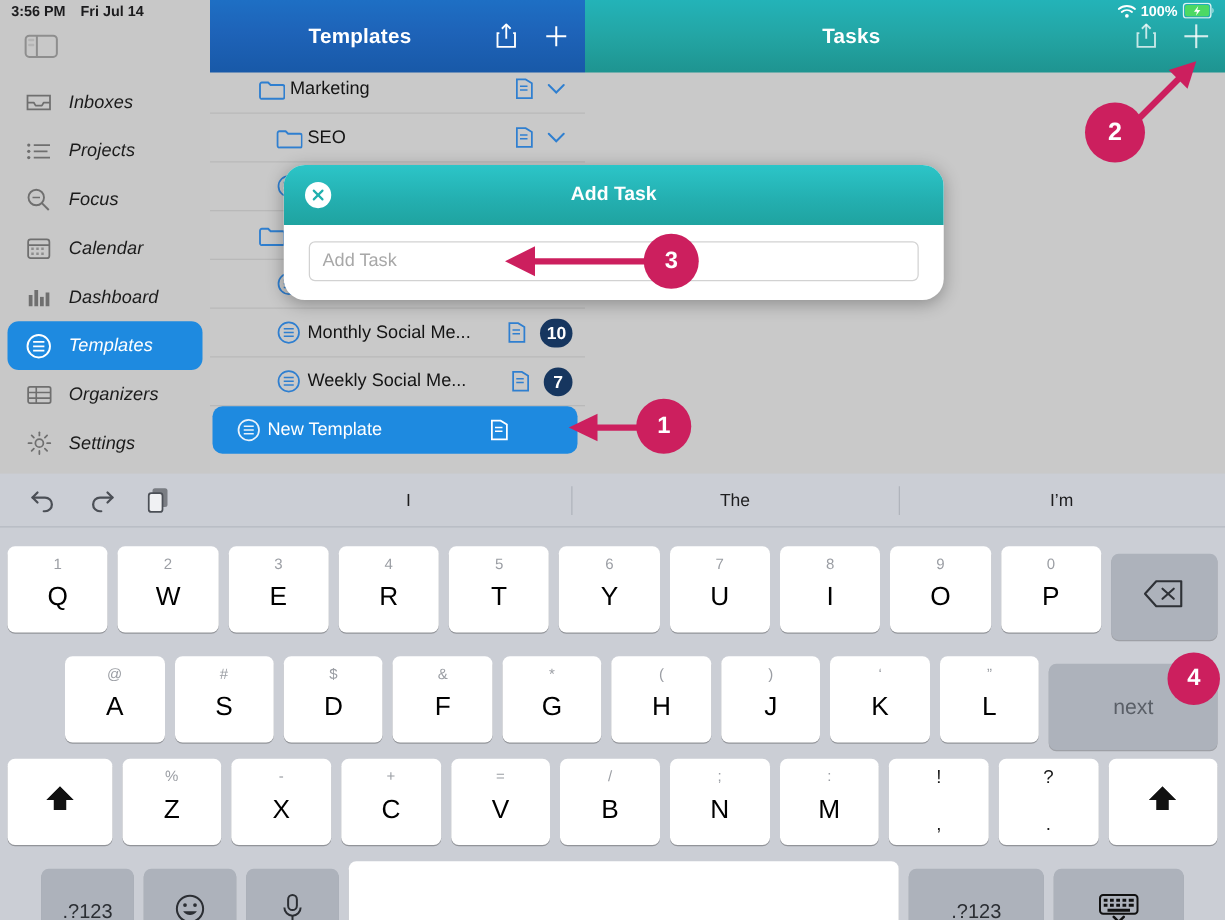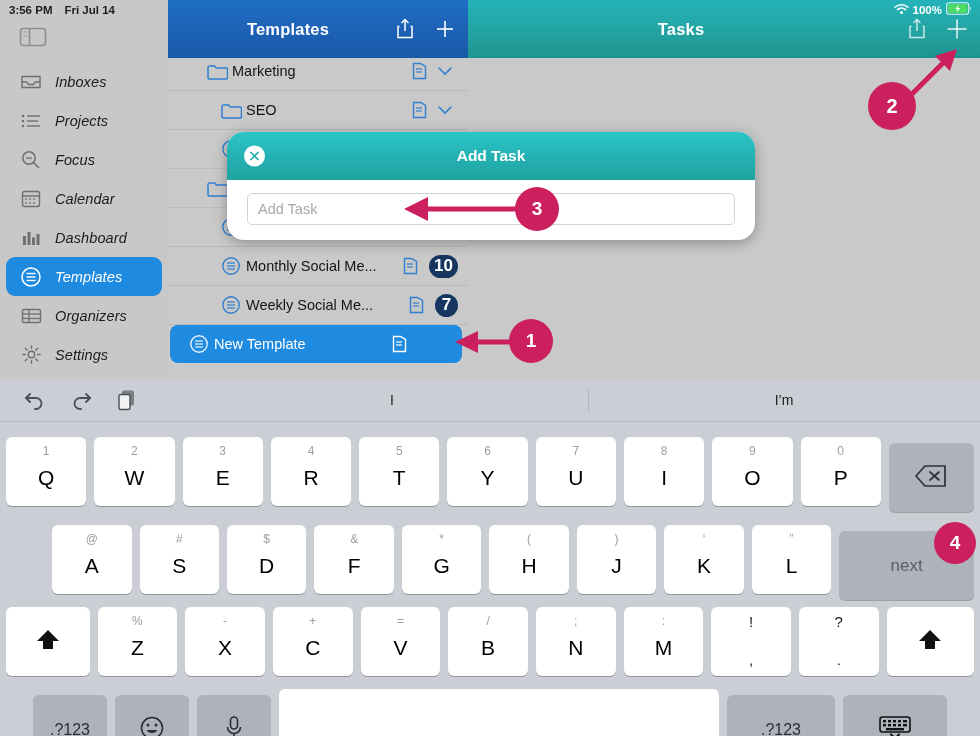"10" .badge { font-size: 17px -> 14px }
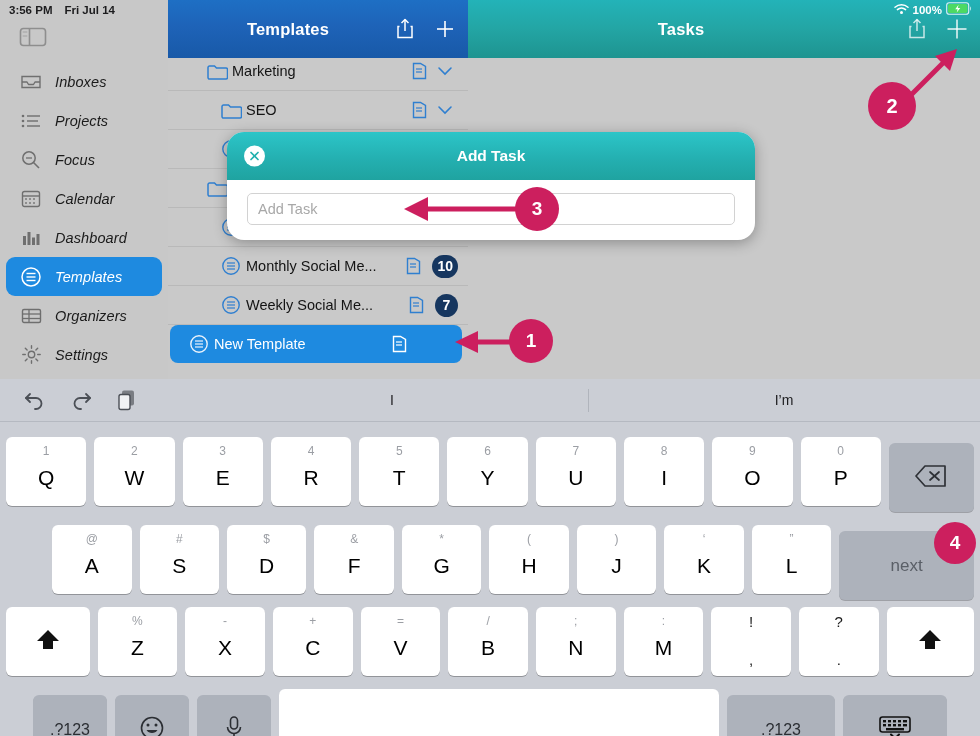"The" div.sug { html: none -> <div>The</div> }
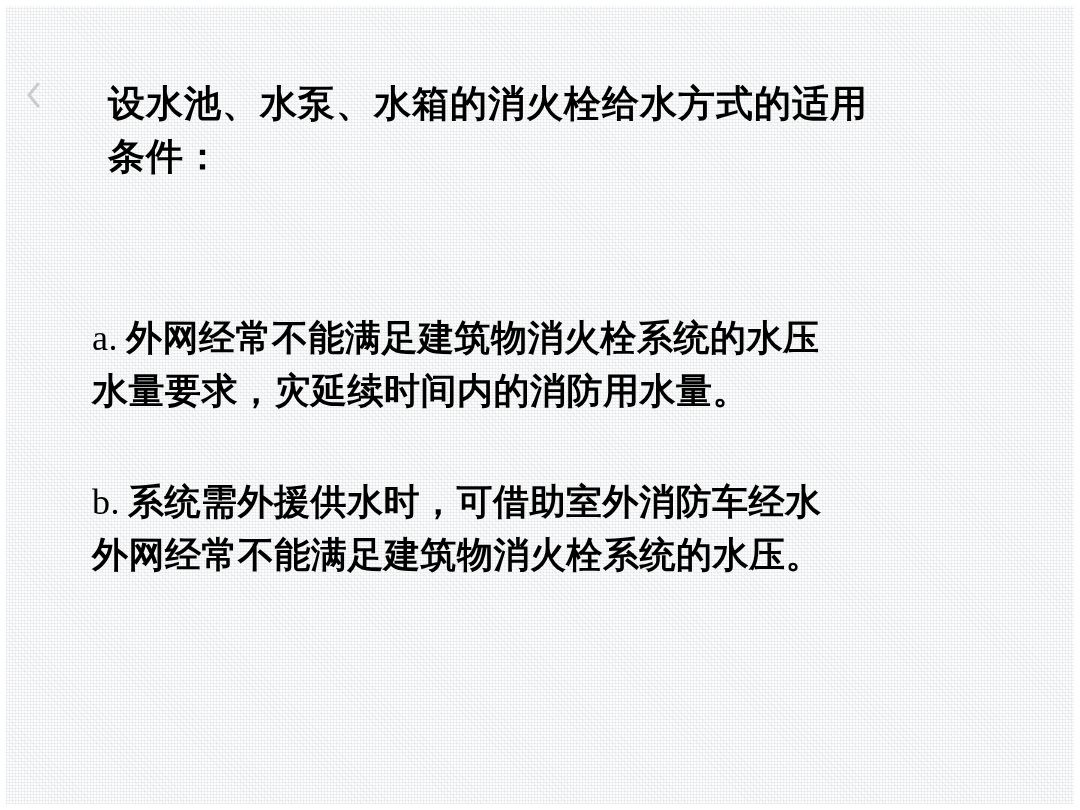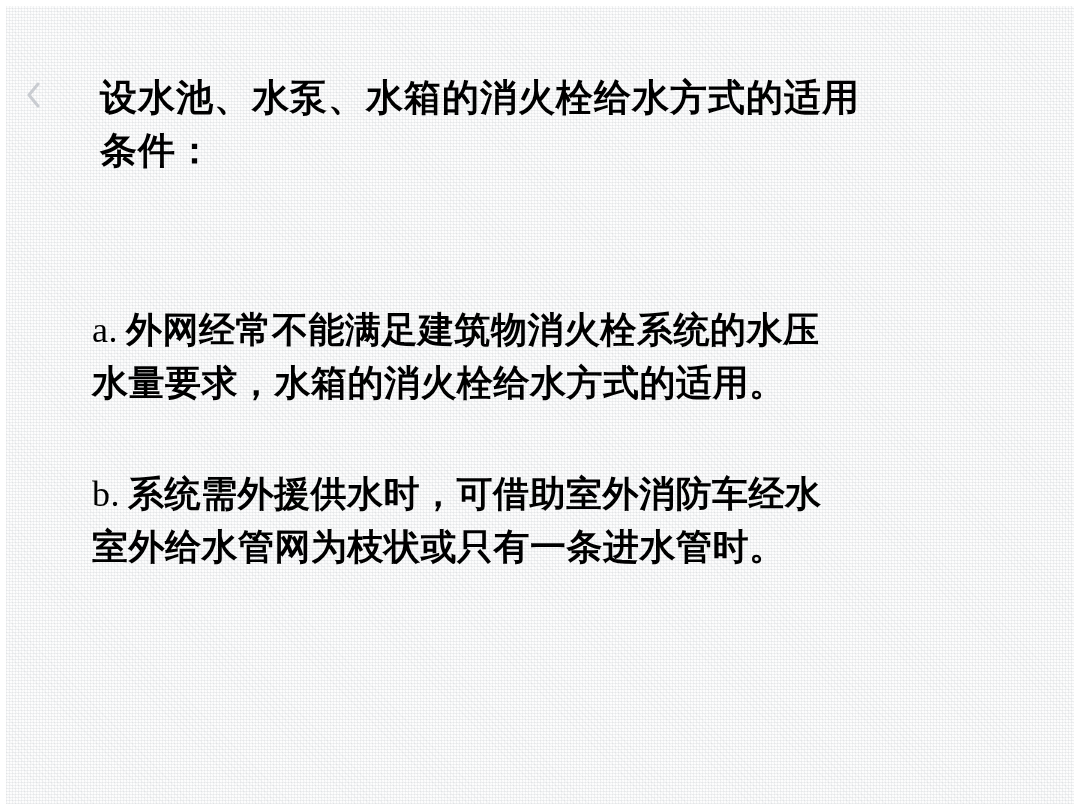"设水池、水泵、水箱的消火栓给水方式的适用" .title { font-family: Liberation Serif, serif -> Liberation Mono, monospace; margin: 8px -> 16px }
...
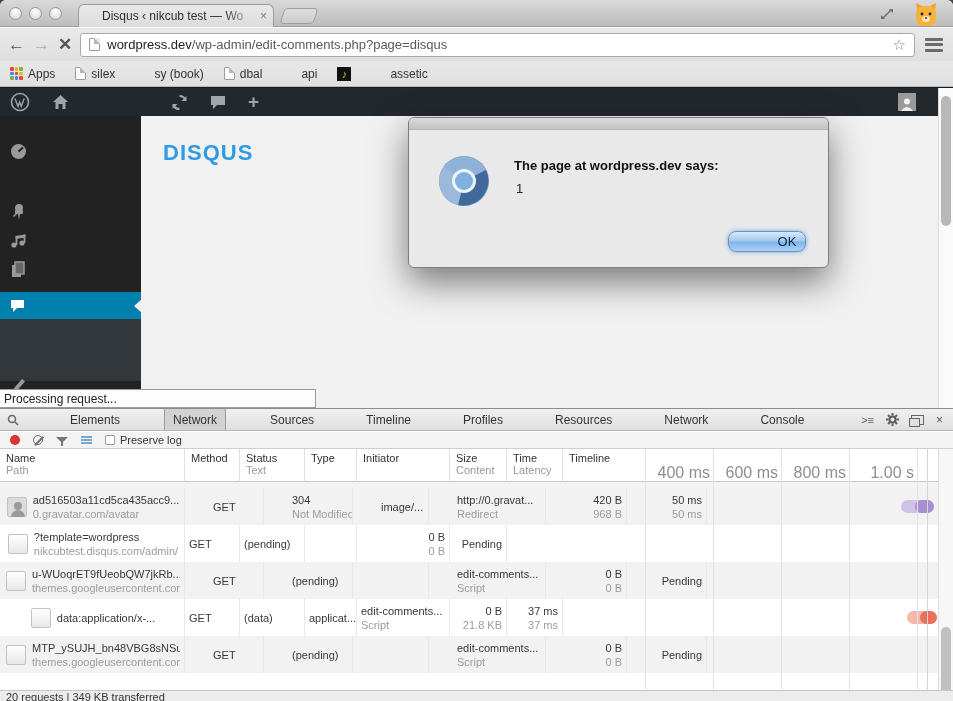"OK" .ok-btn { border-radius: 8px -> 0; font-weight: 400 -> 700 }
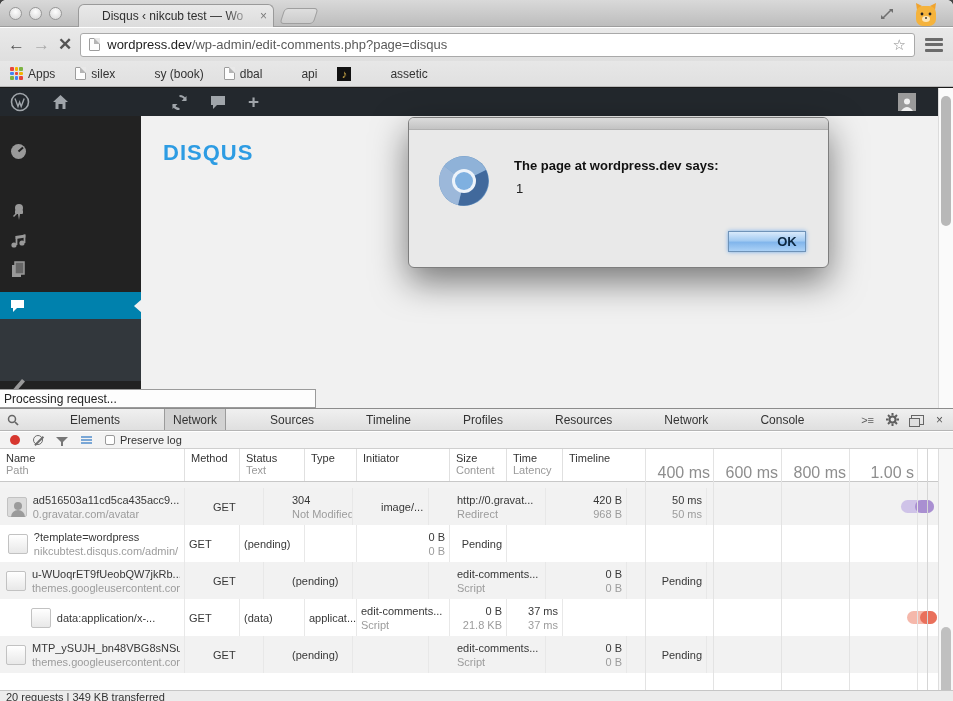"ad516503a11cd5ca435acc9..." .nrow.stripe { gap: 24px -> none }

> **Your assignment**
With the pictures omitted, copy exactly the lines of the listing above starting at the line containing "font-size: 17px ->" and ending at the line containing "Liberation Serif, serif", both included.

> **Solution**
"10" .badge { font-size: 17px -> 14px }
"The" div.sug { html: none -> <div>The</div> }
"设水池、水泵、水箱的消火栓给水方式的适用" .title { font-family: Liberation Serif, serif -> Liberation Mono, monospace; margin: 8px -> 16px }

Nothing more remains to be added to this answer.